→ Supplied text
________________________

You're already getting a risk premium when you buy riskier assets. Why should there be a tax subsidy as well?


----------



## Eclectic12 (Oct 20, 2010)

andrewf said:


> You're already getting a risk premium when you buy riskier assets. Why should there be a tax subsidy as well?


So if the tax profile is changed - how much of that risk premium will go away as fewer choose to take on the risk?

For that matter - why not take away the tax subsidy of the principal residence and start charging CG on all living spaces instead of just rentals, cottages and business buildings?

Cheers


----------



## andrewf (Mar 1, 2010)

If fewer people were attracted to risky assets because the tax treatment was made less favourable, then the risk premium (before tax) would increase.

I'm also saying we should consider reducing corporate income tax to zero.

I can see the merits of CG exemptions on primary residences from a book-keeping perspective. If you taxed the CG of homes, you should allow people to capitalize any improvements/repairs to the home. It would significantly increase the recordkeeping burden. Better to level the playing field for renters. Vacation properties--I see no merit in extending tax subsidies to these.

________________________

→ Provided information

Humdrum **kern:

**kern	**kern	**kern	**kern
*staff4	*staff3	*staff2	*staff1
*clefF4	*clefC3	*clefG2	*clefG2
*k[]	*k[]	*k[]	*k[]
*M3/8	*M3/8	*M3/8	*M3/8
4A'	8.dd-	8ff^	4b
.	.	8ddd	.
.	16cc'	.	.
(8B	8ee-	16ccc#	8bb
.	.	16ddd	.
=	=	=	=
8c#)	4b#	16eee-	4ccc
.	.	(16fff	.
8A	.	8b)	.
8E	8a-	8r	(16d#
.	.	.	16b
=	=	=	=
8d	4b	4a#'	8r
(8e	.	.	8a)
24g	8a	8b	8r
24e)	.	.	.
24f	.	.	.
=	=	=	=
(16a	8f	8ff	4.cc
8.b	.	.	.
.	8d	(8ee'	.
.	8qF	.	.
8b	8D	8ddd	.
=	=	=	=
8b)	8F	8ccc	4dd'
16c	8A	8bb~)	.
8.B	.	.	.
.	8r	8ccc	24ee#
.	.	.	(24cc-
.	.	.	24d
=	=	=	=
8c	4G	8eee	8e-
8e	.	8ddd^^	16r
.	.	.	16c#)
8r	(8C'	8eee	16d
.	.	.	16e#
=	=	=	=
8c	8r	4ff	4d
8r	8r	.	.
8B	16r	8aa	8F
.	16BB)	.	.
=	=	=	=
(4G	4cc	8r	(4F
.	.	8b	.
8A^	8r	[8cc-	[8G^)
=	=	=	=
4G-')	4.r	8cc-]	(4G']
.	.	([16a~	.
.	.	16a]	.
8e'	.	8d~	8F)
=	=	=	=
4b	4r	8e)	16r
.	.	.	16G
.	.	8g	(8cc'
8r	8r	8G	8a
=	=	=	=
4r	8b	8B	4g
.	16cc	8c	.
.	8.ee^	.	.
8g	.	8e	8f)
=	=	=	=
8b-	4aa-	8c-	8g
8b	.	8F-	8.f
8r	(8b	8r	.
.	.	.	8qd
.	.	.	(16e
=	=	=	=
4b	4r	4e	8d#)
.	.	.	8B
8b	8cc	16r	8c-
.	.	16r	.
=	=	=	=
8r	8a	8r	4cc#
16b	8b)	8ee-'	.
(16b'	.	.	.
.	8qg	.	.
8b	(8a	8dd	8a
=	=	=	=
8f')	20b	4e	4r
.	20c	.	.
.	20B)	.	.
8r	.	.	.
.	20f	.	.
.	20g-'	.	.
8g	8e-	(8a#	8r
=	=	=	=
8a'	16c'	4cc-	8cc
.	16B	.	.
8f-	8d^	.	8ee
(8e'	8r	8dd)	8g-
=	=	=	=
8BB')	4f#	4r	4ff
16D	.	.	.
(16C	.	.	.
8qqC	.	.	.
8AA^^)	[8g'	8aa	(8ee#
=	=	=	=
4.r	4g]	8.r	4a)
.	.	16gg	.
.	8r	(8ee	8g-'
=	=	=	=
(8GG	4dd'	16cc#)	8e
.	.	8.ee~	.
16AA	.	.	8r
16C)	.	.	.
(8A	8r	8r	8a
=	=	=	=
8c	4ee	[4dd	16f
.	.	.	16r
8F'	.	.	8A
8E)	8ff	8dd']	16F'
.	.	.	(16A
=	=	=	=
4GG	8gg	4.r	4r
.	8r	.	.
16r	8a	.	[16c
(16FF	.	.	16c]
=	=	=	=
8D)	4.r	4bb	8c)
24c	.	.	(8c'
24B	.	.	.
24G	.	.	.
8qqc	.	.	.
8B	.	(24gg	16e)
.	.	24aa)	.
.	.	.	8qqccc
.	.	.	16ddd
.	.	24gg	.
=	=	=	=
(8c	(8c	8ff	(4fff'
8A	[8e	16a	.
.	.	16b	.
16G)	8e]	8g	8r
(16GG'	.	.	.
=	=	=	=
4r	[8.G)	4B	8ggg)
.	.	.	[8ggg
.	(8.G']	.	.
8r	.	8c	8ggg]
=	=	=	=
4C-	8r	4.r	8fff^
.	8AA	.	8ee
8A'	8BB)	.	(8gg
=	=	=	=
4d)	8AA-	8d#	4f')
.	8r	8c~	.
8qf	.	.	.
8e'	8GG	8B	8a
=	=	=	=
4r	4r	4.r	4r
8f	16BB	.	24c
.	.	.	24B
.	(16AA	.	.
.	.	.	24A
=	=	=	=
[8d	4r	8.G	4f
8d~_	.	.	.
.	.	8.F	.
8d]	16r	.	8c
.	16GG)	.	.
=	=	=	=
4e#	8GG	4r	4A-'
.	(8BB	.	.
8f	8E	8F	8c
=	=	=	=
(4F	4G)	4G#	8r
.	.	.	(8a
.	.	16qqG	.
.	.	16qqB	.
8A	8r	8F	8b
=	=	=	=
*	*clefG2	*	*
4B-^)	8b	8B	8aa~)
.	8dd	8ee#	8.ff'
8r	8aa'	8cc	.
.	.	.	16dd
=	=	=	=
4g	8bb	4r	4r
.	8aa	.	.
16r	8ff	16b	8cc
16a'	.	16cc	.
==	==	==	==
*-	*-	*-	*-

________________________

→ Problem set
A - In the capital gains tax thread, list the kinds of property that Eclectic12's post says are already charged CG.
B - Carry on the capital gains tax thread from the point where it stops.
The records come from a different source than the text.

→ Written answers
A - Rentals, cottages, business buildings

B -
----------



## Eclectic12 (Oct 20, 2010)

andrewf said:


> If fewer people were attracted to risky assets because the tax treatment was made less favourable, then the risk premium (before tax) would increase.


Maybe ... a company that's trying to run a business such as TRP or BCE probably won't. On the other hand, the MF or private REIT hucksters probably will.




andrewf said:


> I'm also saying we should consider reducing corporate income tax to zero.


In that situation, does the private business owner report the business income as being their personal income?

For public companies that aren't paying dividends - does the income stay tax free as long as it is held by the company?




andrewf said:


> I can see the merits of CG exemptions on primary residences from a book-keeping perspective. If you taxed the CG of homes, you should allow people to capitalize any improvements/repairs to the home. It would significantly increase the recordkeeping burden. Better to level the playing field for renters.


I'm not convinced.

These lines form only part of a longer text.